Tuesday, April 5, 2016

Smelly Ellie?


I began writing this piece, as I do so many others, one word after the other, just for practice. I picked a name and wrote the first line, without a plan as to what would follow. Here’s the result.

Ellie was unsure. She always had been unsure. Her current state had begun early on, when she was only ten and had worsened as the years passed. It had started with Benny Black. “Ellie, smelly, fat ass like jelly,” he would holler every time he saw her.
Benny, who was already a rather rotund teenager himself, repeated the taunt daily and each time, Ellie believed. The image she conjured became a weight she could hardly bear. At the sight of Benny she automatically tucked in her chin and stared down at herself in shame, and that in itself was a shame for Ellie was far from fat. She was ten, a little girl still. Her figure did not begin to develop for four more years. She was a late bloomer. When the time came for bras and feminine hygiene products she was just short of fifteen. All of her friends, one after the other, proudly had announced that they were women, looking at Ellie as if she were a bit abnormal, an anomaly who did not quite fit in with the rest of them. She heard the giggles of girls who should have known better. She watched silently as a would-be pal covered her mouth and whispered much too loudly into another’s ear. “Something must be wrong with Ellie. She’s not normal.”
 As became her habit, Ellie would bite her lip, look away, lower her eyes, and wish she could disappear, anywhere, but like the jeers that followed her, vanishing was out of the question, so she simply existed, wounded and insecure.
When finally it was her turn, Ellie’s body seemed to change overnight. Her hips widened, her waist narrowed, and her breasts grew.
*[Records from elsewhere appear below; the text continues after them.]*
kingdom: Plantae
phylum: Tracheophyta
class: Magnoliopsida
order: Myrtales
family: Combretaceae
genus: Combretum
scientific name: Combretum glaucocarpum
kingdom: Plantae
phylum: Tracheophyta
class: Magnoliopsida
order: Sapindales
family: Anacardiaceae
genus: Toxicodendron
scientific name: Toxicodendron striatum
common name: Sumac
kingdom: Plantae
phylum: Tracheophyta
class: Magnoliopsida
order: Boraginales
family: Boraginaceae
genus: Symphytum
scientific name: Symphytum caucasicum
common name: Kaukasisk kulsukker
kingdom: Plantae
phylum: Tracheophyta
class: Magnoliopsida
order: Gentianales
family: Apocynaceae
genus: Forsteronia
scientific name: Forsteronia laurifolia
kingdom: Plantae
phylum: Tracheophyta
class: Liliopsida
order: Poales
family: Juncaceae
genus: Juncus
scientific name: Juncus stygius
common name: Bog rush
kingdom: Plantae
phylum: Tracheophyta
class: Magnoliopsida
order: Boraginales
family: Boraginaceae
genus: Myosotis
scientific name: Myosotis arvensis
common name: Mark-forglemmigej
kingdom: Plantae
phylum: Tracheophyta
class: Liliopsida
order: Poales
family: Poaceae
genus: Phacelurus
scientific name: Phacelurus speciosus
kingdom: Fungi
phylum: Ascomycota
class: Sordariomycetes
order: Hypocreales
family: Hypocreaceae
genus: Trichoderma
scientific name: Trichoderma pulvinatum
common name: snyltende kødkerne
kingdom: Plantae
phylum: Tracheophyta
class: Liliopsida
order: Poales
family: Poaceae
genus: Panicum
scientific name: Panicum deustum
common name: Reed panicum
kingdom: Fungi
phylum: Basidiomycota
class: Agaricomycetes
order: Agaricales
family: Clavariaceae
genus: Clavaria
She was truly a lovely and quite a voluptuous young woman. The eyes of admirers and there were plenty, tailed her. Yet Ellie saw herself only through her mind’s eye, colored by the childhood insults of Benny Black and her misguided classmates. She was unable to look into a mirror without wincing; critical self-talk became the norm and any compliment was met with a smirk of disdain.



I’m not sure what might happen to Ellie. In a world of bullies, she has not faired well thus far. In a longer piece she perhaps could find a way to see herself in a more positive light. I’d like to think that.